▸ **Problem to solve**: Count how many of the lines below contain the word "name", and reply with that number alone.

▸ **Recorded information**:
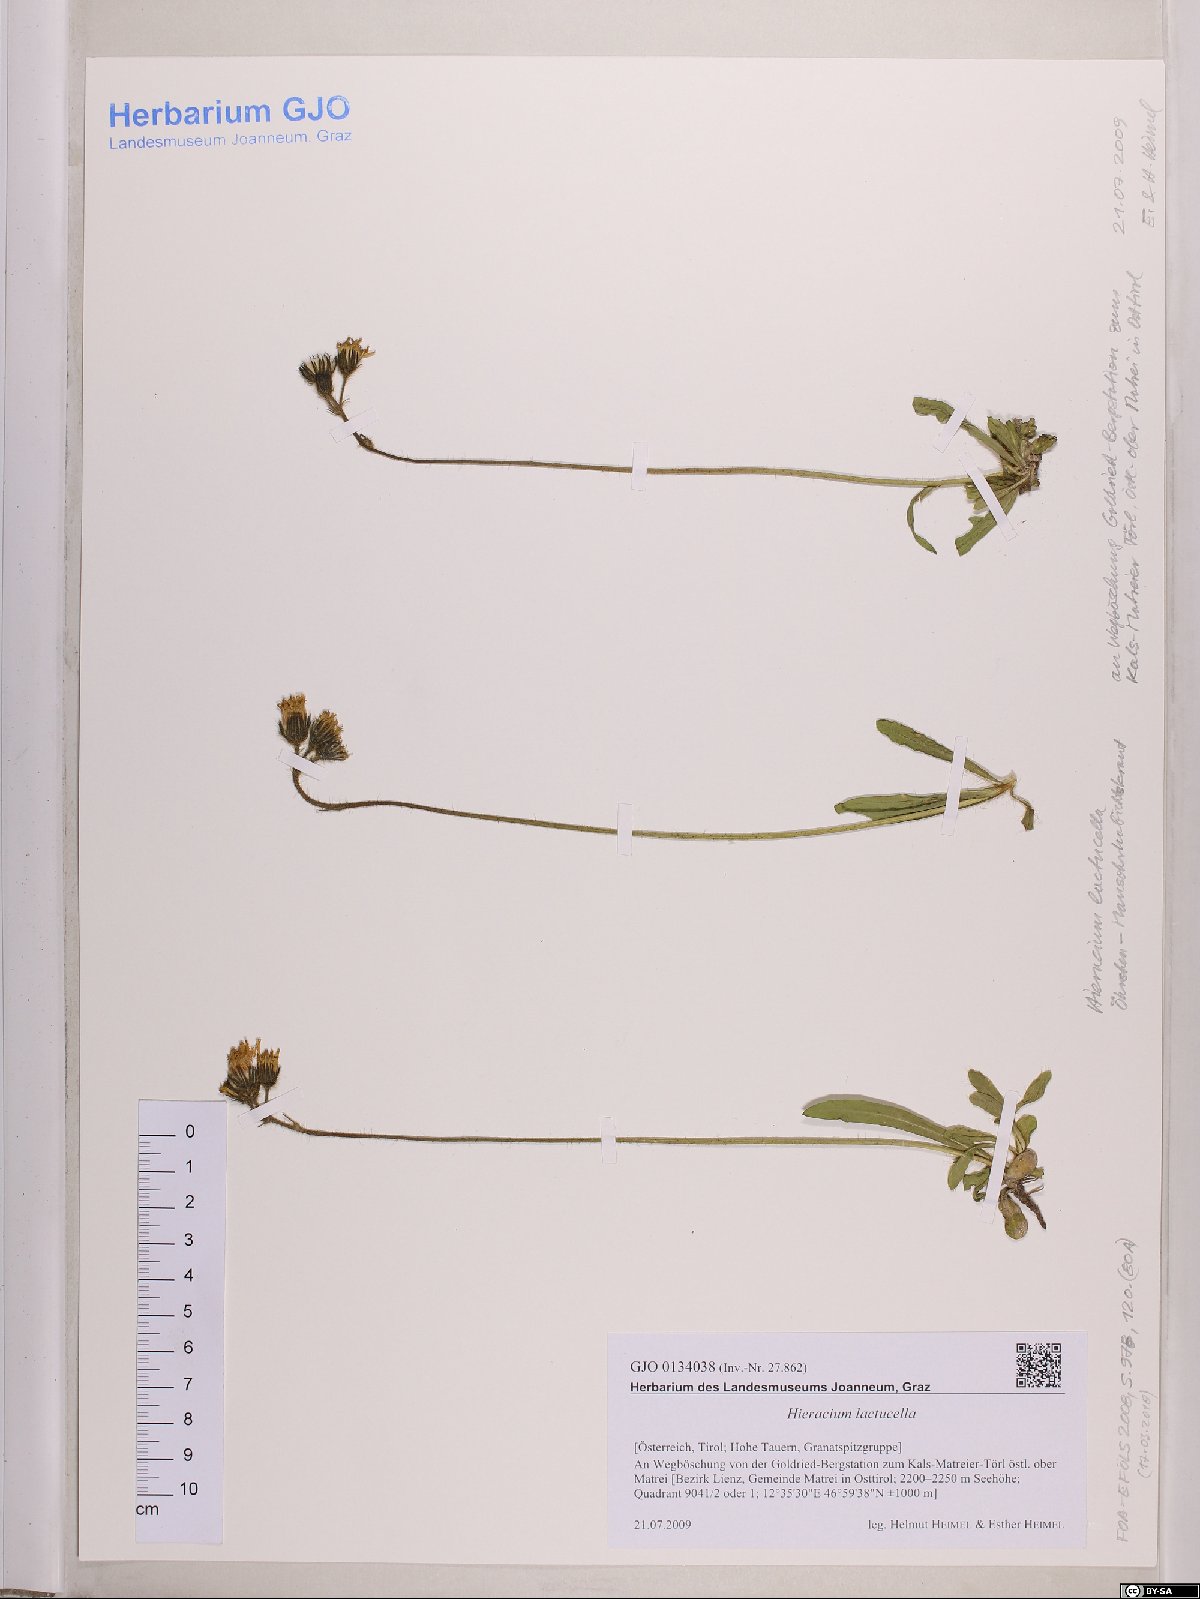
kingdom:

--

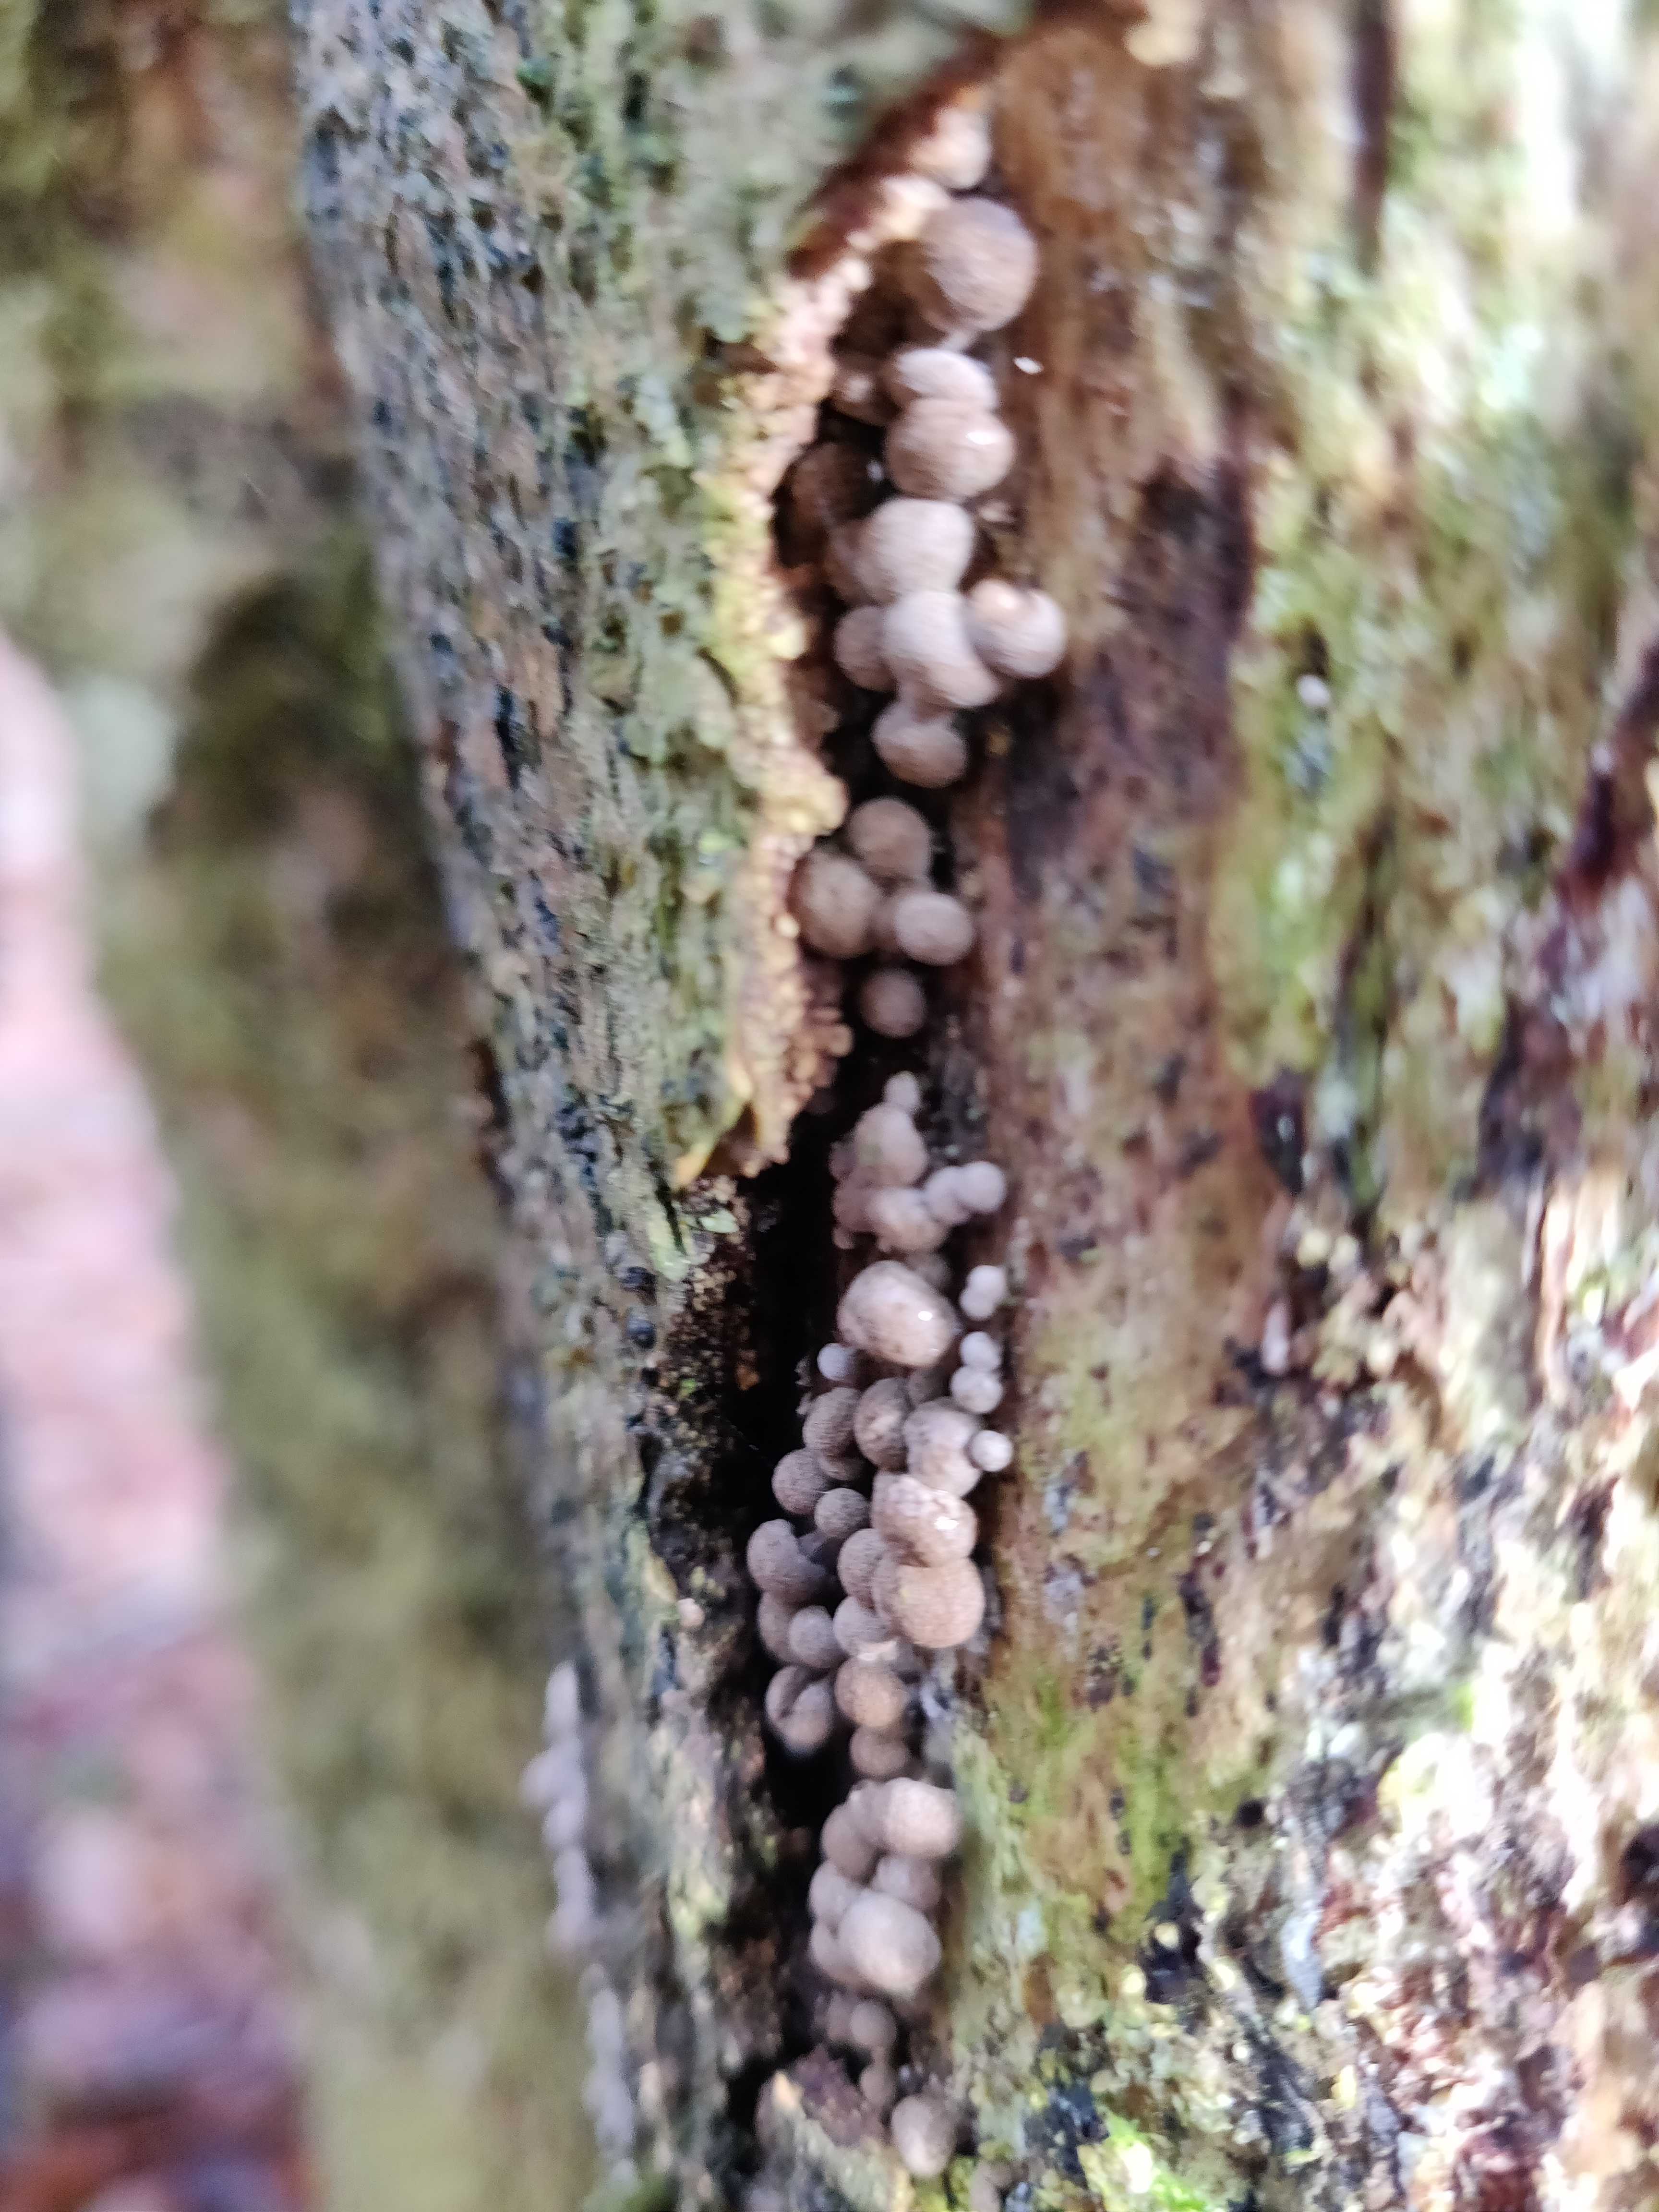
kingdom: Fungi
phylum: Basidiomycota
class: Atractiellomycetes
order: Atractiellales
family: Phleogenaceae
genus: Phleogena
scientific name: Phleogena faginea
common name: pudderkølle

---

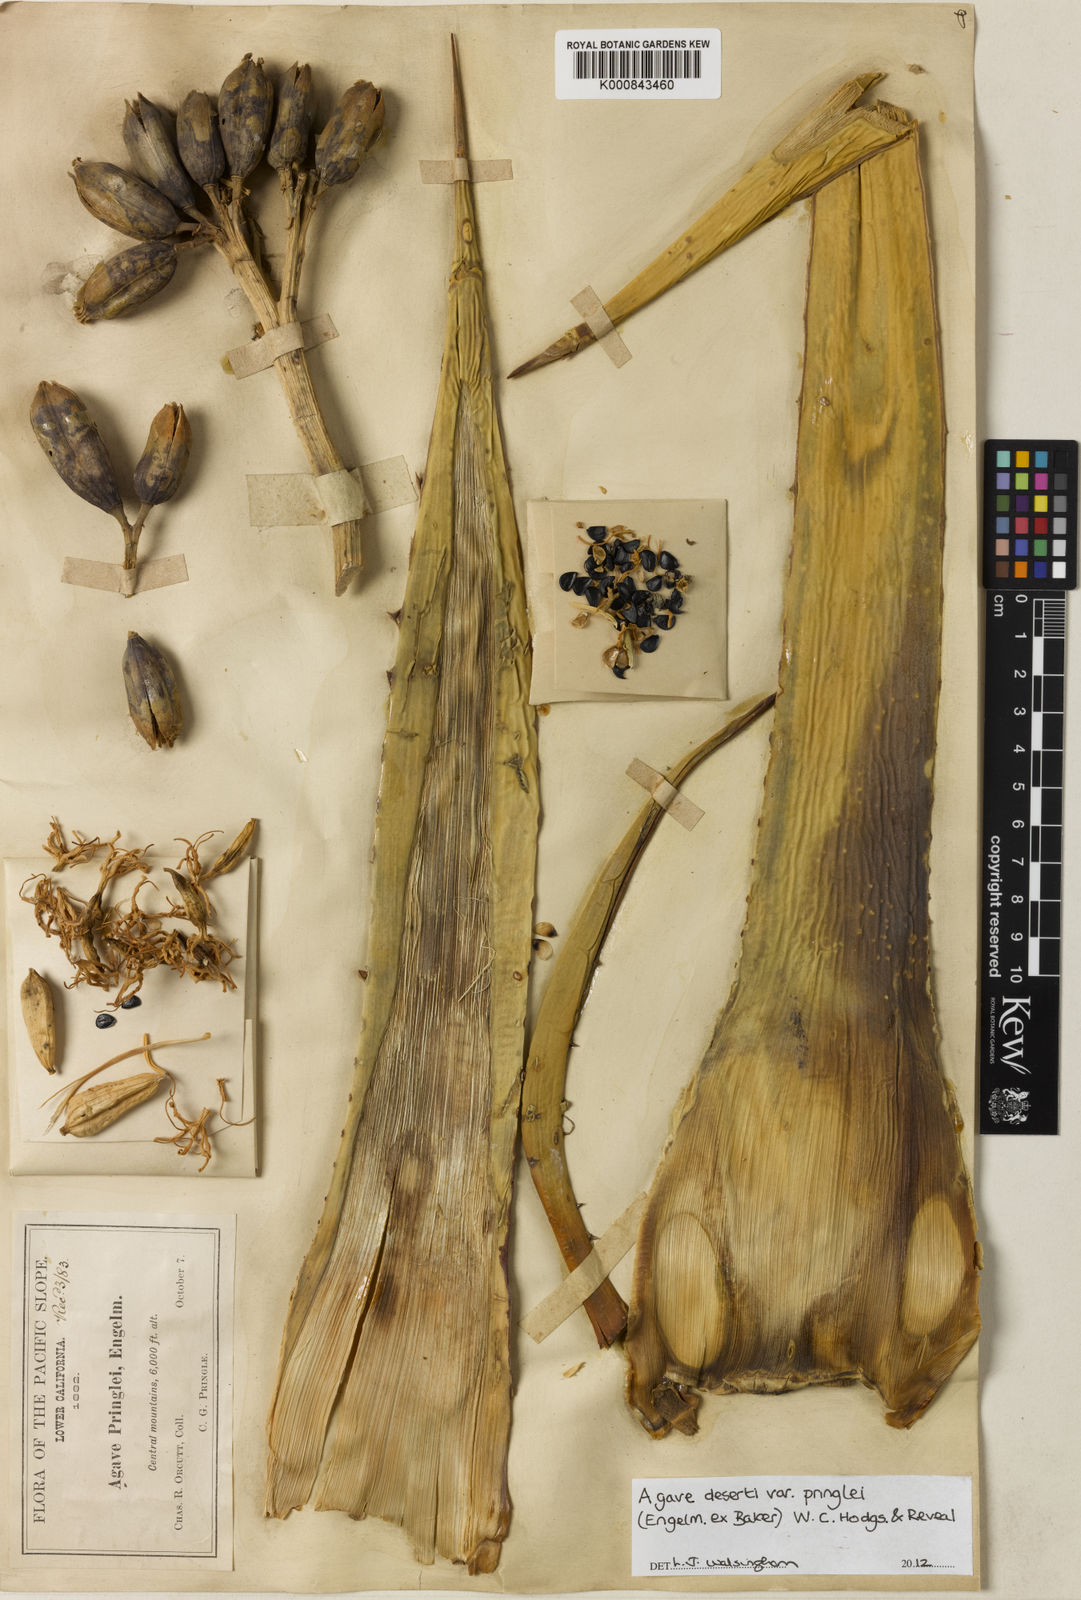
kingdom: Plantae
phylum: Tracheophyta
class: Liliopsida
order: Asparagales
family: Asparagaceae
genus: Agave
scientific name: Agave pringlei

▸ **Correct result**: 3